Sigo (y seguiré) con lo anunciado en mi anterior columna. Ya va siendo hora de que revele y explique, uno por uno, los ingredientes de ese supuesto elixir de la eterna juventud que empecé a elaborar hace casi treinta años y al que, desde entonces, he ido añadiendo infinidad de cosas, todas ellas saludables, al paso alegre de la edad.
Son muchas las personas que me piden la revelación de ese secreto, que lo es a voces. Nunca lo he ocultado.
¿Por dónde empiezo?
Lo haré por el sentido del humor. Sin él, la desdicha y el envejecimiento prematuro están garantizados. Joven es quien sonríe a todas horas y de todo se ríe, empezando por él mismo.

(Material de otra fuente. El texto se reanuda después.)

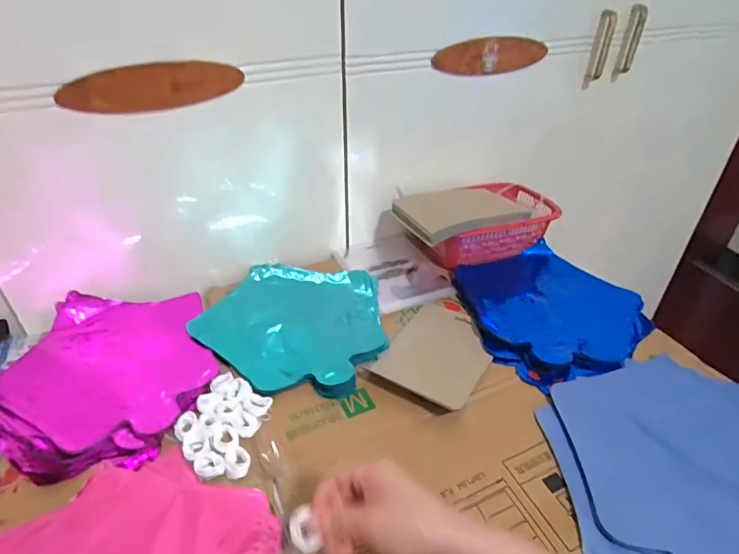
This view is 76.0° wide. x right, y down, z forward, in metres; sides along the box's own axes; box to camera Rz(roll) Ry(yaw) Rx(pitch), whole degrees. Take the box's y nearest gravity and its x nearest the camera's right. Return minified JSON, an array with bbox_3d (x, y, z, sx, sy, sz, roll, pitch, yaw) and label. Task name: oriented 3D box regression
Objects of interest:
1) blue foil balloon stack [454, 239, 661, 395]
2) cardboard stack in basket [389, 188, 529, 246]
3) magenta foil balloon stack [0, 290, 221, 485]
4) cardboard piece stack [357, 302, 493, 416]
[{"bbox_3d":[0.246,0.033,0.637,0.237,0.020,0.237,-10,38,-15],"label":"blue foil balloon stack"},{"bbox_3d":[0.129,-0.104,0.708,0.187,0.021,0.133,-15,40,-21],"label":"cardboard stack in basket"},{"bbox_3d":[-0.304,0.112,0.545,0.242,0.031,0.252,-2,37,-5],"label":"magenta foil balloon stack"},{"bbox_3d":[0.080,0.089,0.560,0.112,0.010,0.156,23,42,26],"label":"cardboard piece stack"}]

Leía yo en mi niñez (ya no lo hago), como muchos españolitos de aquellas quintas, las Selecciones del Reader’s Digest, celebérrima publicación mensual, venida hoy a menos, en cuyas páginas existía una sección titulada “La risa, remedio infalible”. Y lo es.
Yo la practico desde que me levanto hasta que me acuesto, y atribuyo a ella, en no escasa medida, el trallazo de energía cotidiana que me permite trabajar de sol a sol todos los días del año.
Todos, digo, y no exagero, porque mi jornada laboral es de ochenta y cuatro horas a la semana desde el 1 de enero hasta el 31 de diciembre. Sarna con gusto… Privilegio, ése, de quienes no trabajan por obligación y profesión, sino por vocación y, en consecuencia, devoción.
Sin buen humor no hay buena salud que valga. Ayer leí en un libro de Guzmán López dedicado a la Serendipity (palabro que no voy a explicar ahora) la siguiente frase, que cito de memoria: “Si ríes, todos reirán contigo; si lloras, llorarás sólo”. Es de una película coreana: Old boy.
¿Old boy? ¡Caramba! Ese soy yo, gracias al primer ingrediente de mi elixir de eterna juventud.